LONDON (Reuters) -Credit rating firm S&P Global has started providing risk assessments of eight of the world's top stablecoins, with the two of the mostly widely used, Tether and Dai, given near bottom marks.
Stablecoins are a form of cryptocurrency backed by an asset or fiat currency. They have surged in popularity but their weaknesses were exposed last year by the spectacular collapse of TerraUSD and its sister coin Luna.
S&P's new risk scale will go from 1 to 5 rather than the triple-A to default range it uses for governments and companies, but the focus on the qualities and drawbacks is much the same, and the scores will go up and down like its credit ratings too.
Tether, the most widely used and Dai the fourth most widely used stablecoins, have been given "constrained" 4 scores in the new ranking system, while the fifth most popular TrueUSD is graded a "weak" 5.
"The assets (backing the stablecoins), for us, are the most fundamental starting point" S&P analyst Lapo Guadagnuolo said, explaining one of the key reasons for calculating the scores was their growing use as a means of payment.
Tether's lowly score reflects a lack of information about who or what holds its reserve assets. A large chunk of those are U.S. government bonds and cash-like equivalents, but there is also "significant exposure" to riskier assets, S&P added.
For TrueUSD it said there was "no information on the nature of the assets in the reserve or the creditworthiness of institutions holding these assets."
Another coin, Frax, was also assessed as a 5. First Digital USD was rated a 4, while number two stablecoin USD Coin was classed as a "strong" 2, alongside Gemini Dollar and Pax Dollar.
Some stablecoins promise to maintain their "pegs" via pools of fixed-income assets of varying liquidity. Other stablecoins promise to do so via crypto assets.
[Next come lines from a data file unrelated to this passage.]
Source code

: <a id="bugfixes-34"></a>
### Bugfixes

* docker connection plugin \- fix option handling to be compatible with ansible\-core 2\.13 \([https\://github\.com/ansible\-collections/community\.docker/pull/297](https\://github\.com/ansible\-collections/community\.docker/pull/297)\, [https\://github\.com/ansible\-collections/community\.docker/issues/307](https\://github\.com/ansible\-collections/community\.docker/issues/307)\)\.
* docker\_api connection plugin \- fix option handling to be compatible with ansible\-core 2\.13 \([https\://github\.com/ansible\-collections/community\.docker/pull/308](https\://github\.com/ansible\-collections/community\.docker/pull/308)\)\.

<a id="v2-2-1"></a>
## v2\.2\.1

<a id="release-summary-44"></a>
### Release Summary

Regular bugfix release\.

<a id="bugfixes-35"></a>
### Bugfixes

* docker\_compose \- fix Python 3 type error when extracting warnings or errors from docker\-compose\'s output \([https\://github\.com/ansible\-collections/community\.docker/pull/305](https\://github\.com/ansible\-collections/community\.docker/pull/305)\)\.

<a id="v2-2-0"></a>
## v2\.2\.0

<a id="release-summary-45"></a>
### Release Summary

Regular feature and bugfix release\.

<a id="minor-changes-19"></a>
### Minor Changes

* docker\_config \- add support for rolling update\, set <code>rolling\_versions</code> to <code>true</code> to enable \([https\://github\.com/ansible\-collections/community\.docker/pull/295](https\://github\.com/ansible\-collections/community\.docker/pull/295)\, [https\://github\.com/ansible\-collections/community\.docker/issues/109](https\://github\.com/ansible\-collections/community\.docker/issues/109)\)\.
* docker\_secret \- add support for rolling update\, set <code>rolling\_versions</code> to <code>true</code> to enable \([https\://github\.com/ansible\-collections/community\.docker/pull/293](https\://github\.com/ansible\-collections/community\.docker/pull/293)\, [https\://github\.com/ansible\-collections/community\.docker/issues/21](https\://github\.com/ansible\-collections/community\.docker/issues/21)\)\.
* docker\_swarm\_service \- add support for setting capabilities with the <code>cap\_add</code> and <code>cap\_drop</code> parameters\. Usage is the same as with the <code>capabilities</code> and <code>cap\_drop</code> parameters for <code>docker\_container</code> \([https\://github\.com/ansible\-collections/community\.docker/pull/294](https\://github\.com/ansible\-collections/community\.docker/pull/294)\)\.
Some are based on a mix of both.
Some also seek to reduce the risks related to their underlying assets by requiring overcollateralization and establishing mechanisms for early liquidation or support against "adverse movement in the value of the assets".
Weaknesses in other areas, however, such as regulation and supervision, governance, transparency, volatility or "liquidity and redeemability" contribute to lower scores, S&P said.
"Stablecoin is just a name," Guadagnuolo added. "Last year Terra-luna was called a stablecoin but it was anything but."